Quel Chancelier pour l’Allemagne ? 

La fragmentation du paysage politique et l’essoufflement du modèle de la « Grande Coalition », unissant depuis 2013 les deux principaux Volksparteien, oblige l’Allemagne à envisager pour la première fois au niveau fédéral une coalition, unissant non plus deux, mais trois partis. Dans ce contexte les Verts, qui s’imposent comme la troisième force politique du pays en récoltant 14,8 % des voix contre 8,9 % en 2017, et les Libéraux du FDP, qui voient également leur score progresser et passer de 10,7 % en 2017 à 11,5 % s’imposent incontestablement comme les « faiseurs de rois ». À l’issue du scrutin, les Verts et les Libéraux ont choisi de s’entendre pour pouvoir déterminer la forme de future coalition qui portera à la Chancellerie le candidat des sociaux-démocrates, le Vice-Chancelier Olaf Scholz, ou celui des Chrétiens démocrates, le Ministre-président de Rhénanie du Nord Westphalie, Armin Laschet.
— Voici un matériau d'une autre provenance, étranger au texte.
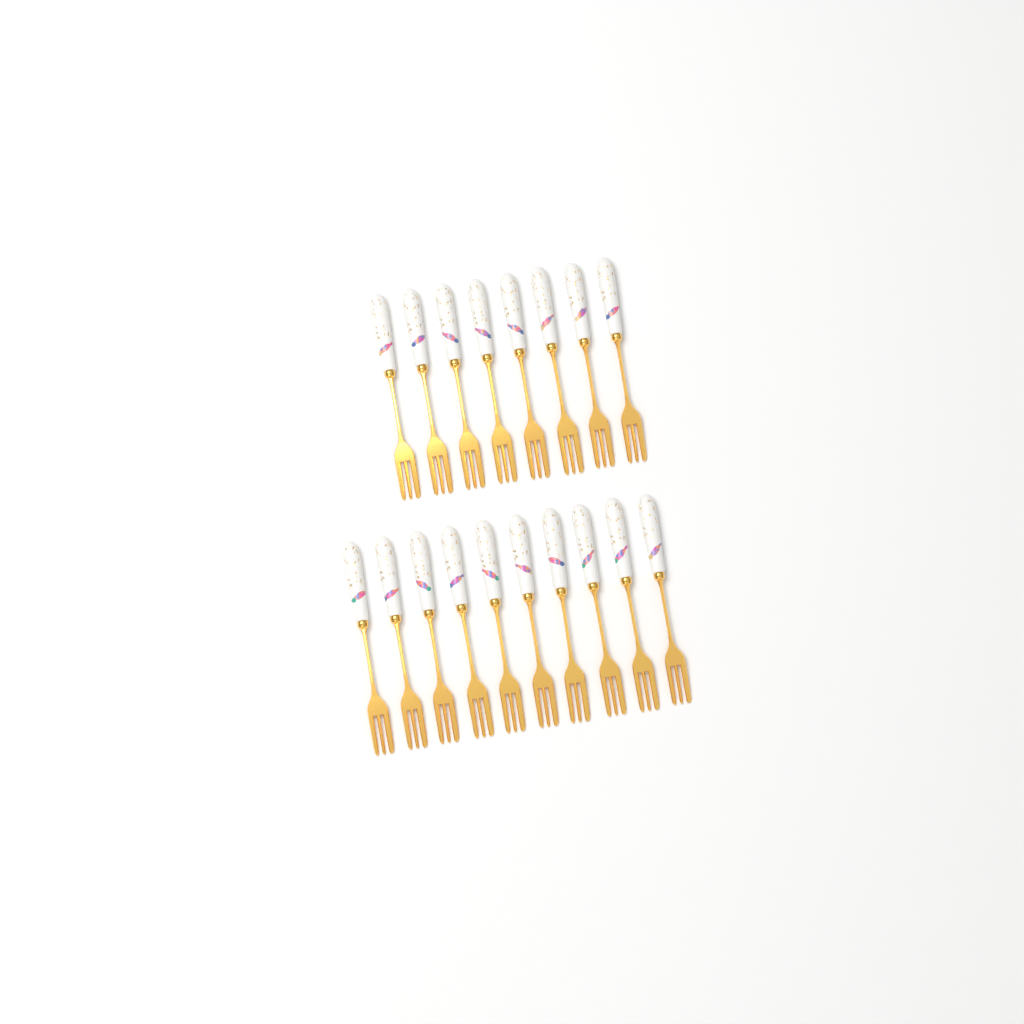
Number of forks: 18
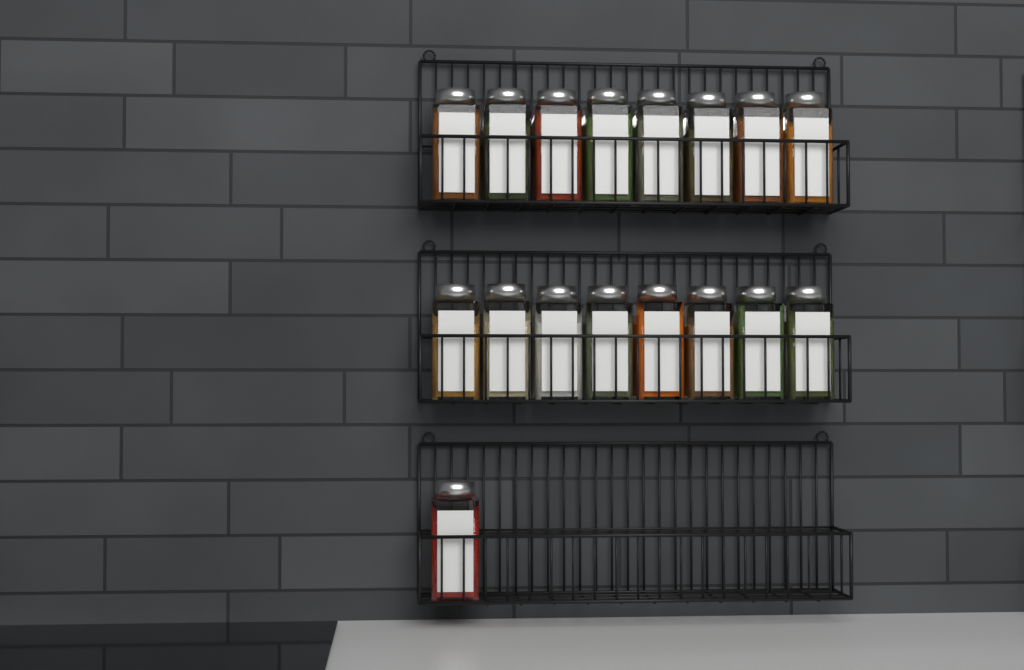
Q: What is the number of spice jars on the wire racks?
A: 17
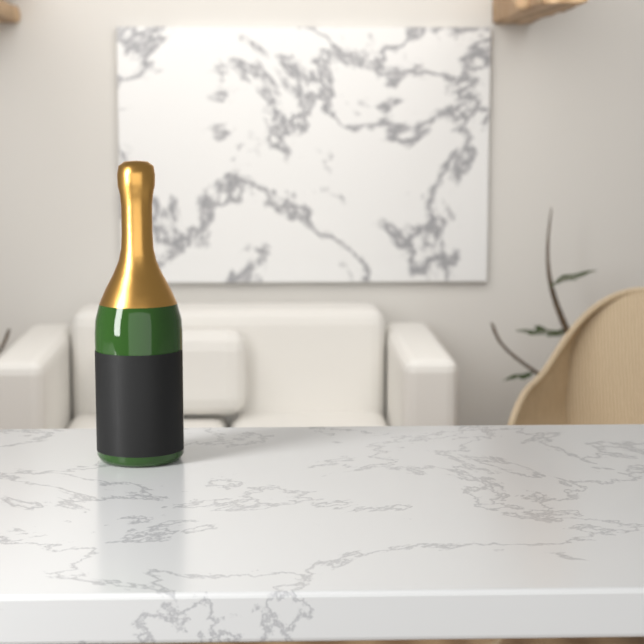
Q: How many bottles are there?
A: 1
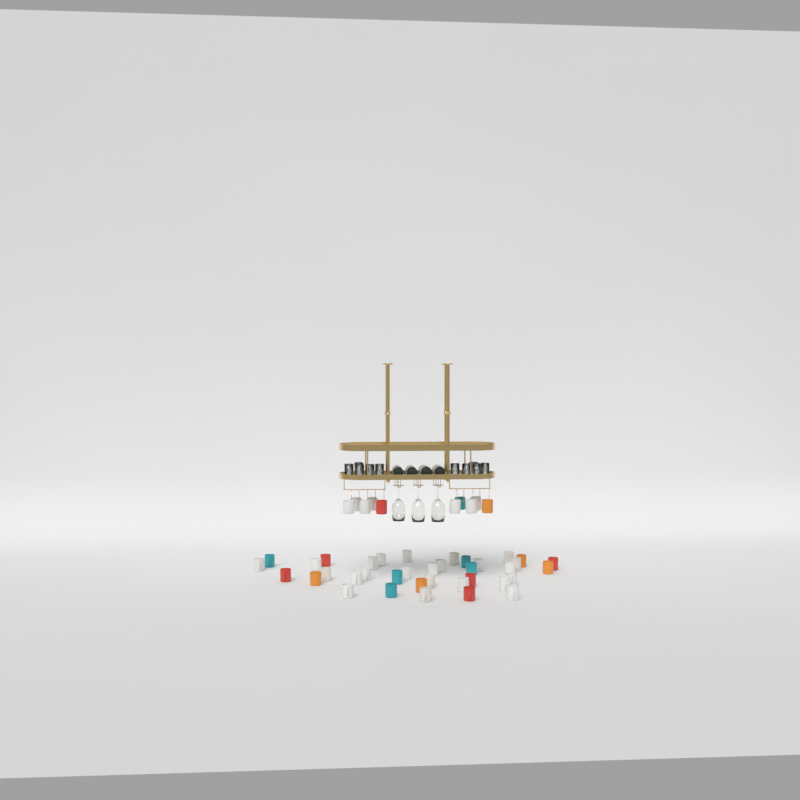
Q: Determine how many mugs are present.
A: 47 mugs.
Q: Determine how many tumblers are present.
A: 10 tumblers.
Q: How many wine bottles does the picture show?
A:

La volonté des différents partis de s’accorder et dépasser leurs différences pour donner un gouvernement à l’Allemagne apparaît à bien des égards comme une leçon de démocratie.

Les élections au Bundestag du 26 septembre sont marquées par la renaissance de la sociale démocratie et par un affaiblissement historique de la démocratie chrétienne allemande. Au niveau fédéral, la CDU-CSU n’était jamais tombée en dessous de la barre des 30 % et son score (24,1 %) est vécu en Allemagne comme une défaite historique, qui ne doit pas masquer un effet de normalisation. Longtemps portée par la popularité d’Angela Merkel, l’Union chrétienne démocrate retrouve avec ces élections un niveau comparable à celui des partis de droite traditionnelle en Europe : en Espagne, le parti populaire a obtenu aux élections de 2019 20,8 % des voix alors qu’en France, les Républicains obtiennent en 2017 20,1 % des voix. Le résultat de ces élections révèle à la fois la nécessité et la difficulté pour la CDU-CSU de construire « l’après-Merkel ».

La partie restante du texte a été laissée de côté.